Which brings us to the present day emergent neural network economy. In our modern network economy we simply must have interoperable software and communications systems. The global economy cannot function properly otherwise, so this is in everyone’s interest, as I have been saying for 15 years now. The overpowering force of the network effect would place any proprietary standard in an extortion position to the entire global economy in short order. The current danger is that functional global standards still do not exist while national interests can align perfectly in the short-term with proprietary standards. That is not to say, however, that proprietary languages and applications should not be encouraged and adopted—quite the contrary—open source suffers similar challenges as standards in terms of competitive differentiation. Rather, it only means that proprietary technologies cannot become the de facto standard in a network economy.
In peering into the future from my perch in our small private lab and incubator in wilds of N AZ more than 15 years ago, the need for standardized structured data becomes evident, as does the need for easily adaptable software systems that manage relationships between entities.
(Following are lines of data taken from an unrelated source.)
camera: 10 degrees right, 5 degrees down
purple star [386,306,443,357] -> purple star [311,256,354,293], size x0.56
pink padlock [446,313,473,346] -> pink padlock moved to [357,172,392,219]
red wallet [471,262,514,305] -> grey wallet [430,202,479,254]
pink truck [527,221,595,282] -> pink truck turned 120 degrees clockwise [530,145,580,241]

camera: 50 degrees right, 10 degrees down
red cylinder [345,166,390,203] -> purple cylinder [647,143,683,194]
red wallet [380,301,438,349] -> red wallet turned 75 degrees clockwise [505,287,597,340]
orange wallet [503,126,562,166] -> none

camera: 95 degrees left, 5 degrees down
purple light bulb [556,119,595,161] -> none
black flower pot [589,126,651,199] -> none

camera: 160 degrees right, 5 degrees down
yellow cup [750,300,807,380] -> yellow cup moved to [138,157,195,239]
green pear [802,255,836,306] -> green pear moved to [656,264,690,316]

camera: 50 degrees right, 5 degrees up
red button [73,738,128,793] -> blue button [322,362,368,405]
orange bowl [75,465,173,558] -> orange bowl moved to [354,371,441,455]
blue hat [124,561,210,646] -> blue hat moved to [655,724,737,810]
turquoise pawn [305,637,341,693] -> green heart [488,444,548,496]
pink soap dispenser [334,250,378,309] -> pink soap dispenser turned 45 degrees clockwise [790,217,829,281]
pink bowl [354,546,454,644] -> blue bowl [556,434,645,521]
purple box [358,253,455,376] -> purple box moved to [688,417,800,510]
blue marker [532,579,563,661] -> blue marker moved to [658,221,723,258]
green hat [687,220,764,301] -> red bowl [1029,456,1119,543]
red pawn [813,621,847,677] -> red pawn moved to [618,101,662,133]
Combined with the data explosion that seems infinite, it was also obvious that filters would be required to manage the quality and quantity of data based on the profiles of entities. The platform would need to be secure, not trackable for many applications, reflect the formal relationships between entities, and set the foundation for accountability, the rule of law, and sustainable economics. In addition, in order to allow and incentivize differentiation beyond the software programmer community, thus permitting market economics to function, the neural network economy would require adaptability that is similar to that which takes place in the natural, physical world.
I suggest then while nascent and imperfect, semantics is the preferred method to achieve alignment of interests in the emergent neural network economy, for it represents the building blocks in structured data for meaning in the digital age, resting at the confluence of human and universal languages, and serving as the functional portal to the neural network economy.
Finally, as the humble founder and inventor, permit me then to suggest that Kyield is the optimal system to manage semantics as it intentionally achieves the necessary elements for organizations to align and optimize their digital assets with the mission of the organization, containing adaptable tools to manage the relationships between entities, including with and between each individual and workgroup.
May 2012 deliver more meaning to you, your organization, and by extension our collective future.